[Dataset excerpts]
***
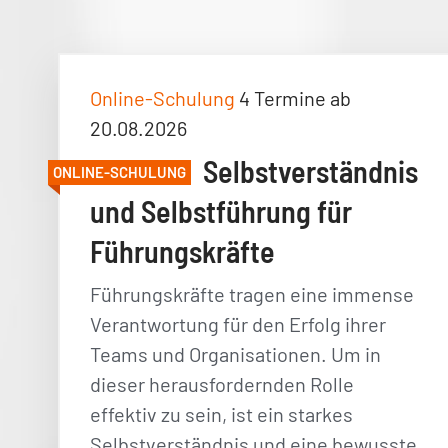
Online-Schulung
4 Termine ab
20.08.2026
Selbstverständnis
ONLINE-SCHULUNG
und Selbstführung für
Führungskräfte
Führungskräfte tragen eine immense
Verantwortung für den Erfolg ihrer
Teams und Organisationen. Um in
dieser herausfordernden Rolle
effektiv zu sein, ist ein starkes
Selbstverständnis und eine bewusste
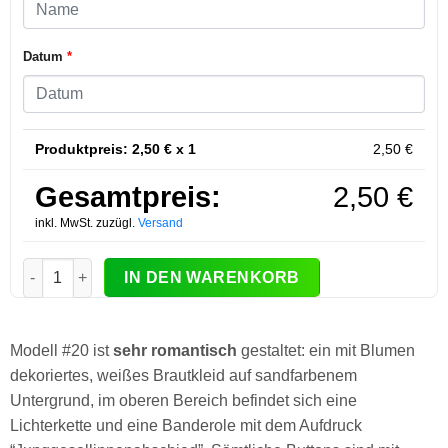
Datum
*
Produktpreis:
2,50
€ x 1
2,50
€
Gesamtpreis:
2,50
€
inkl. MwSt. zuzügl.
Versand
JGA-Button Modell #20 Menge
IN DEN WARENKORB
Modell #20 ist
sehr romantisch
gestaltet: ein mit Blumen
dekoriertes, weißes Brautkleid auf sandfarbenem
Untergrund, im oberen Bereich befindet sich eine
Lichterkette und eine Banderole mit dem Aufdruck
***
__AIM OF THE TASK__
List every line above that contains the word "eine". Case matters.

__SOLUTION TO THE EXERCISE__
Führungskräfte tragen eine immense
Selbstverständnis und eine bewusste
Untergrund, im oberen Bereich befindet sich eine
Lichterkette und eine Banderole mit dem Aufdruck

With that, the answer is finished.